___ DATA ROWS

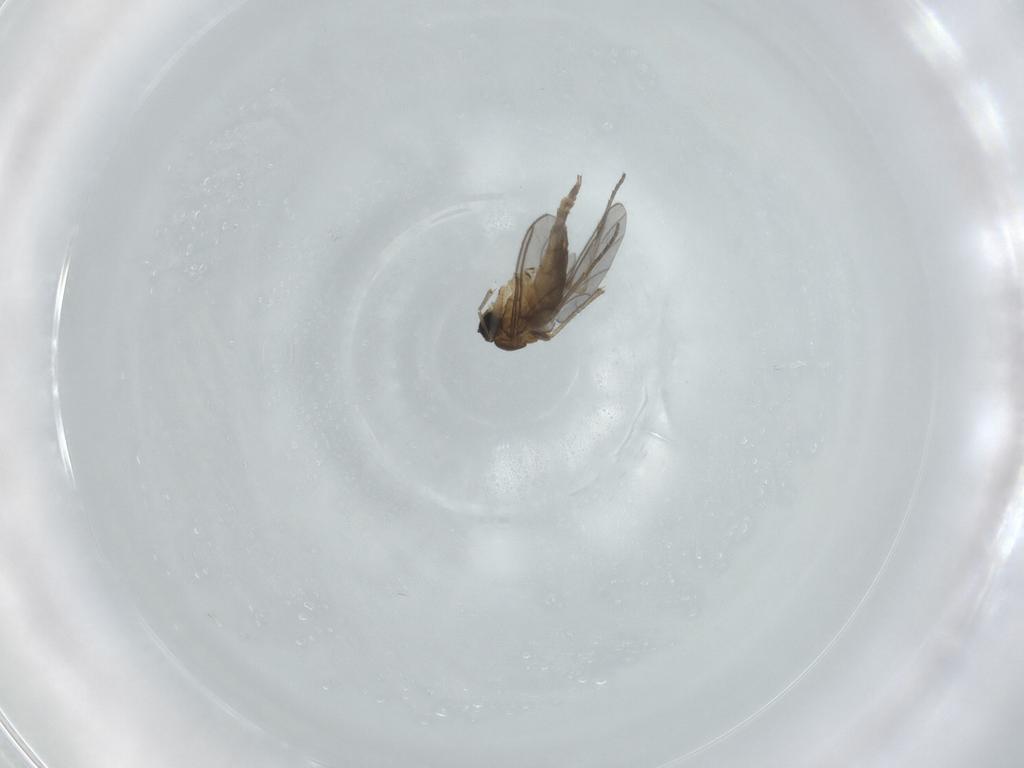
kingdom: Animalia
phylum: Arthropoda
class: Insecta
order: Diptera
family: Sciaridae
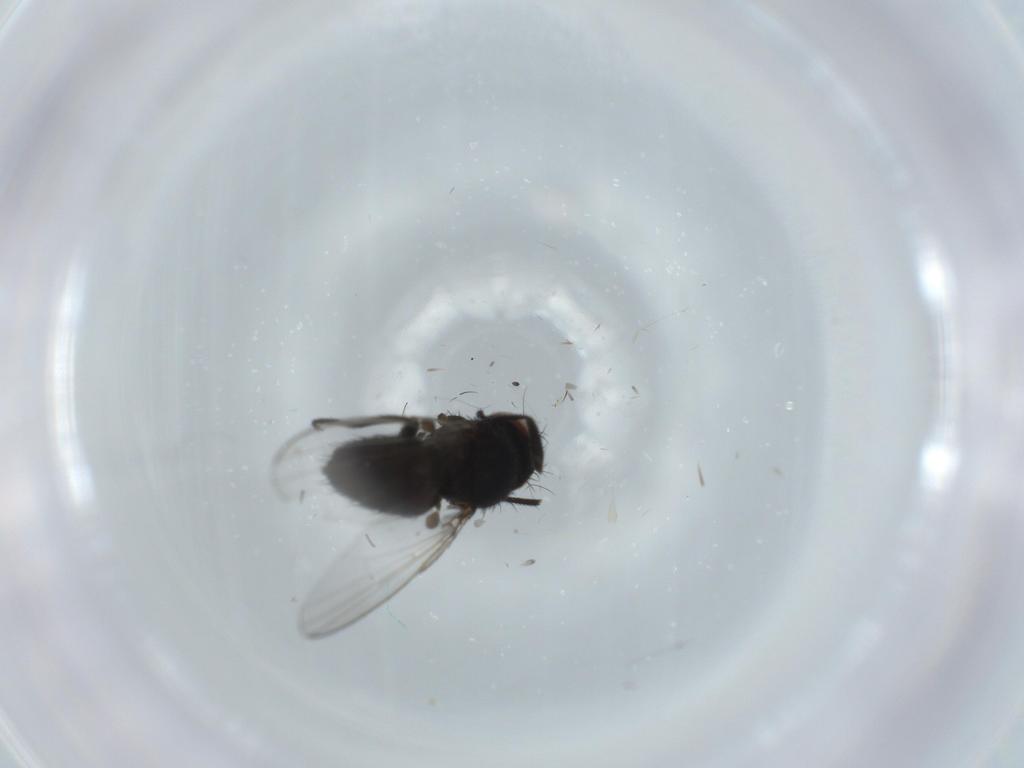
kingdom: Animalia
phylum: Arthropoda
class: Insecta
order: Diptera
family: Milichiidae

______

WORK INSTRUCTIONS: Arrange every line of the material above as a numbered list, leaving out blank lines and the pictures.

RESPONSE:
1. kingdom: Animalia
2. phylum: Arthropoda
3. class: Insecta
4. order: Diptera
5. family: Sciaridae
6. kingdom: Animalia
7. phylum: Arthropoda
8. class: Insecta
9. order: Diptera
10. family: Milichiidae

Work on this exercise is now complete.